__Task goal__
Reproduce verbatim every line from the one containing "learn how to__" through the one containing "### TensorFlow 2.x models", with both of those lines included.

Data entries:
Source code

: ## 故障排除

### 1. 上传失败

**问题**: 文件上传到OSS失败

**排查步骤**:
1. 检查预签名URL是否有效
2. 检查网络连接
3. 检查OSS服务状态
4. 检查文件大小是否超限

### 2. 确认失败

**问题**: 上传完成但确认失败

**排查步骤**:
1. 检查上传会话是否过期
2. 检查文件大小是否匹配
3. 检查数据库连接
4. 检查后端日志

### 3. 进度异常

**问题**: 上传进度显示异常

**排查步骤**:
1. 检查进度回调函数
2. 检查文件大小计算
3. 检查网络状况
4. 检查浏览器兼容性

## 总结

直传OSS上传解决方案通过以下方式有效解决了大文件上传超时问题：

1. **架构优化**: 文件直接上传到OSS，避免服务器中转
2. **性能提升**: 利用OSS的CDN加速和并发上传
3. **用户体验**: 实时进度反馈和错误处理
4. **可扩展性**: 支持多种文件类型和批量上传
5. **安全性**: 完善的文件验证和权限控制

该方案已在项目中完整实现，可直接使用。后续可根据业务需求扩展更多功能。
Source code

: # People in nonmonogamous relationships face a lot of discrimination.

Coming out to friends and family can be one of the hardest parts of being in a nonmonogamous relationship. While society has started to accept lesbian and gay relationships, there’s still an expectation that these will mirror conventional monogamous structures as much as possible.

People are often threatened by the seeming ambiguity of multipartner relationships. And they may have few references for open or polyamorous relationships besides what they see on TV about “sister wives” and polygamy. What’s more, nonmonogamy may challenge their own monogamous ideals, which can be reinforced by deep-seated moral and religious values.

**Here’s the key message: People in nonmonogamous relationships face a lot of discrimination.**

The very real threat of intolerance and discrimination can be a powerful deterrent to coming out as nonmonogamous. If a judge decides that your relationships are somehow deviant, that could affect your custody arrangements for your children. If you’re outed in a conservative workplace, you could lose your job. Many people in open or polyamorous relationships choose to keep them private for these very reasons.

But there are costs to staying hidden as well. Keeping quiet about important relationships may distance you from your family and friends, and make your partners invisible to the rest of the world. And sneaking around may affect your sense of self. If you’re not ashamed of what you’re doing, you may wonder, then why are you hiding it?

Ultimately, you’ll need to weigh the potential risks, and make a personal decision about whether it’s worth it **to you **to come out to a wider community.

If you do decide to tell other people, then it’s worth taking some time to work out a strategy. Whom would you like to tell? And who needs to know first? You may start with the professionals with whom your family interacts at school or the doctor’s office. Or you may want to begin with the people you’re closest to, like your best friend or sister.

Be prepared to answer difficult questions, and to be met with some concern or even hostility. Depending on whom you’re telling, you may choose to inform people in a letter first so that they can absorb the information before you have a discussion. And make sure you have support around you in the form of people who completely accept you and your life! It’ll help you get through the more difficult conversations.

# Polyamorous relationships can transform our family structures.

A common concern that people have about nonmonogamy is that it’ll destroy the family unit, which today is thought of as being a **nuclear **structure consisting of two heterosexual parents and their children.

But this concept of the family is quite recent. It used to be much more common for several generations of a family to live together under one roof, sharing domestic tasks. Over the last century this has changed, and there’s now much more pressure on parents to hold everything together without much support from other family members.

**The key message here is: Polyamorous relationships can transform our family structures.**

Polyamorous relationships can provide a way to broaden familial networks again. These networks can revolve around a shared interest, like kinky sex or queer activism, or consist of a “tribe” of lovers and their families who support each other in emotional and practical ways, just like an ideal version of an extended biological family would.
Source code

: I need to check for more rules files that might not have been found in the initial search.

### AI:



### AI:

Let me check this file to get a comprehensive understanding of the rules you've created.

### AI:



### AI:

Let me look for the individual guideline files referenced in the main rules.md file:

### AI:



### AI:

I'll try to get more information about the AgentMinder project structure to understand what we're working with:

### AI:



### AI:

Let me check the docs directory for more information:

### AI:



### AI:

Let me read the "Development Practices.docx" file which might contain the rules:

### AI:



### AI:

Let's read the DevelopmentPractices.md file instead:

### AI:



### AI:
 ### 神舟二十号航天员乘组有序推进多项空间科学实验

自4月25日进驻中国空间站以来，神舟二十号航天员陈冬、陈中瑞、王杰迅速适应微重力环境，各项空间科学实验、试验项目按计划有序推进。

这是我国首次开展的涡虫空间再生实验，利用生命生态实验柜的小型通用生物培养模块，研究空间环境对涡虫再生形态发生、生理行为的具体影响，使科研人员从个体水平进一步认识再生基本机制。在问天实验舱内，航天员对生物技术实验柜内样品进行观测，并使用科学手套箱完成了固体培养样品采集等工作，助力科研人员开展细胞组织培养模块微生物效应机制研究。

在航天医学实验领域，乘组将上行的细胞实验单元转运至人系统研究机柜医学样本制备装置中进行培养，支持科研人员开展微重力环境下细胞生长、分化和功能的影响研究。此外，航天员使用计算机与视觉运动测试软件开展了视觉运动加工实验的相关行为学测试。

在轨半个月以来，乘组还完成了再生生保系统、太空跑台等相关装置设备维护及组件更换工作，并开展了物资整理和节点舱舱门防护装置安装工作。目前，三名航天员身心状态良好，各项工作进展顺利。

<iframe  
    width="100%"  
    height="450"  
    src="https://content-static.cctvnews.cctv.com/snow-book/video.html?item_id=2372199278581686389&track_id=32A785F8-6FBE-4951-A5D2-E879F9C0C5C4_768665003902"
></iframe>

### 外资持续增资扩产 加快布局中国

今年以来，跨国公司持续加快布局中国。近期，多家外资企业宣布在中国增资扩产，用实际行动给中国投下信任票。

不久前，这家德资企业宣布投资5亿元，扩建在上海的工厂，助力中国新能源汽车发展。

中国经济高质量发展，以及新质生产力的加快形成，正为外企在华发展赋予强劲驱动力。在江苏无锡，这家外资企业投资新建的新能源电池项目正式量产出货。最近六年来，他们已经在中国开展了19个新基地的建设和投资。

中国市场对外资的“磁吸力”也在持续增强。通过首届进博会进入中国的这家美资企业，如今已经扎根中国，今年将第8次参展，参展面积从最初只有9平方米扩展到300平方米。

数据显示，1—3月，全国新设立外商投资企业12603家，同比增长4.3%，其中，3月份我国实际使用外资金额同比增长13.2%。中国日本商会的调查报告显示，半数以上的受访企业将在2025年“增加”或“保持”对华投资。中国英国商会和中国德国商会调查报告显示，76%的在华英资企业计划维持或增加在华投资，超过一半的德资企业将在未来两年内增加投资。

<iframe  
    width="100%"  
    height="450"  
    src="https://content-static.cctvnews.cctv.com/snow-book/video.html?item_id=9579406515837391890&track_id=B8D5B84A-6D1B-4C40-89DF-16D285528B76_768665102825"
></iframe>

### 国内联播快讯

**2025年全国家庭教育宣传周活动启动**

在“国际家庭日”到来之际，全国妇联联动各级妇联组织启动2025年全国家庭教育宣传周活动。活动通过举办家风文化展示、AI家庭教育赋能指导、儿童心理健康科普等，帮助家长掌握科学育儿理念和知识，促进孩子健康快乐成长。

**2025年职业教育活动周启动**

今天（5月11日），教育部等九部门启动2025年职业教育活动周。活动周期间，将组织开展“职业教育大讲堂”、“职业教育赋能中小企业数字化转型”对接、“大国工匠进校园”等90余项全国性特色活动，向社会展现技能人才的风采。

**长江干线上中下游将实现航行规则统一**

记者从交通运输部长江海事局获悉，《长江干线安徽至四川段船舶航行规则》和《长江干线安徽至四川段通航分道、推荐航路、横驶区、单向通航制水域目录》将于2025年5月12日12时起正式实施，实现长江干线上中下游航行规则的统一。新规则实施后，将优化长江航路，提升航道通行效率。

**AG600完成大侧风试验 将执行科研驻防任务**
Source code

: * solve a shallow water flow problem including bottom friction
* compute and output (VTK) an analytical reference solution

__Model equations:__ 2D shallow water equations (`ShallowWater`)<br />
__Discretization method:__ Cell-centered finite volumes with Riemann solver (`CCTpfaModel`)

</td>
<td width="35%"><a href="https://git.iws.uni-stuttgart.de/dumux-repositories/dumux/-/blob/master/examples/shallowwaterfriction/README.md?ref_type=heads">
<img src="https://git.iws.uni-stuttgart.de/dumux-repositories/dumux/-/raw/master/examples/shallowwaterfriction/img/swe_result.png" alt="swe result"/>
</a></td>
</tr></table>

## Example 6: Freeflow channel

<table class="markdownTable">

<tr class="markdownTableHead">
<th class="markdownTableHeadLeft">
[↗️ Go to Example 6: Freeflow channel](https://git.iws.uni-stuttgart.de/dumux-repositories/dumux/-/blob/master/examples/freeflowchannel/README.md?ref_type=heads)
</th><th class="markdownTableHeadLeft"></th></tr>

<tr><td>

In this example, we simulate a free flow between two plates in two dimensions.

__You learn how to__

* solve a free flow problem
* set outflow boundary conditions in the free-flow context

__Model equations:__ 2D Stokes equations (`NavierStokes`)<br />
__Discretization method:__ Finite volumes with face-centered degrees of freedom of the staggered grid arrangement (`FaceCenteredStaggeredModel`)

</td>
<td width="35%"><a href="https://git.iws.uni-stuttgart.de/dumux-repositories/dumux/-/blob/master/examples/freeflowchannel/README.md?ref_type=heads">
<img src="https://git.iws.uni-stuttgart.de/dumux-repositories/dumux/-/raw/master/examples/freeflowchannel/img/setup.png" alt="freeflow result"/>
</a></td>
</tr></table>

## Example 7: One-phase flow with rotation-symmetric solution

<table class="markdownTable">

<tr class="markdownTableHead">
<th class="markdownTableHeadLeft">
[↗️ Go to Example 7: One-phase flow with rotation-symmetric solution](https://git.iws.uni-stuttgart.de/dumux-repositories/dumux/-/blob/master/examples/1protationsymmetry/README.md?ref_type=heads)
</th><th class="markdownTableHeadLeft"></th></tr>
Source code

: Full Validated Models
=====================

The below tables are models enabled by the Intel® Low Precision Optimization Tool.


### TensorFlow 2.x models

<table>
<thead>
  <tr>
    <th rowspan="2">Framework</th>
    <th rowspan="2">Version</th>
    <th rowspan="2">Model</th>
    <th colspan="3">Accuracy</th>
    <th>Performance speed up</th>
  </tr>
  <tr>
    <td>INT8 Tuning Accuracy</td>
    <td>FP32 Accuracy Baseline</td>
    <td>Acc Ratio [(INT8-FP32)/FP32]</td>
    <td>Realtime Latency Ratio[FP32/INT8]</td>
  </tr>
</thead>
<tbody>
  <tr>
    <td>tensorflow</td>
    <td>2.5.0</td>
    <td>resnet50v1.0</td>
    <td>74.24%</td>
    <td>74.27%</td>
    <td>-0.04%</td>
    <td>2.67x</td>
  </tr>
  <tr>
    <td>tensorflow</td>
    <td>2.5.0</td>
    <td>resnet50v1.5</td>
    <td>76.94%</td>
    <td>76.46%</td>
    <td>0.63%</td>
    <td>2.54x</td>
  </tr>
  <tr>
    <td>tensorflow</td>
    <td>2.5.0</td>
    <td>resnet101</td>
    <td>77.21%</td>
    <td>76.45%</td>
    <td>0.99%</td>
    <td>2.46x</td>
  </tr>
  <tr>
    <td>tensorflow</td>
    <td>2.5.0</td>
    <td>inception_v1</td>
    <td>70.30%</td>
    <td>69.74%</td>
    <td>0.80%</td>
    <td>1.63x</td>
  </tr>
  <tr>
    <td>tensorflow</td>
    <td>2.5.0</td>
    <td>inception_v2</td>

__The completed task__
__You learn how to__

* solve a free flow problem
* set outflow boundary conditions in the free-flow context

__Model equations:__ 2D Stokes equations (`NavierStokes`)<br />
__Discretization method:__ Finite volumes with face-centered degrees of freedom of the staggered grid arrangement (`FaceCenteredStaggeredModel`)

</td>
<td width="35%"><a href="https://git.iws.uni-stuttgart.de/dumux-repositories/dumux/-/blob/master/examples/freeflowchannel/README.md?ref_type=heads">
<img src="https://git.iws.uni-stuttgart.de/dumux-repositories/dumux/-/raw/master/examples/freeflowchannel/img/setup.png" alt="freeflow result"/>
</a></td>
</tr></table>

## Example 7: One-phase flow with rotation-symmetric solution

<table class="markdownTable">

<tr class="markdownTableHead">
<th class="markdownTableHeadLeft">
[↗️ Go to Example 7: One-phase flow with rotation-symmetric solution](https://git.iws.uni-stuttgart.de/dumux-repositories/dumux/-/blob/master/examples/1protationsymmetry/README.md?ref_type=heads)
</th><th class="markdownTableHeadLeft"></th></tr>
Source code

: Full Validated Models
=====================

The below tables are models enabled by the Intel® Low Precision Optimization Tool.


### TensorFlow 2.x models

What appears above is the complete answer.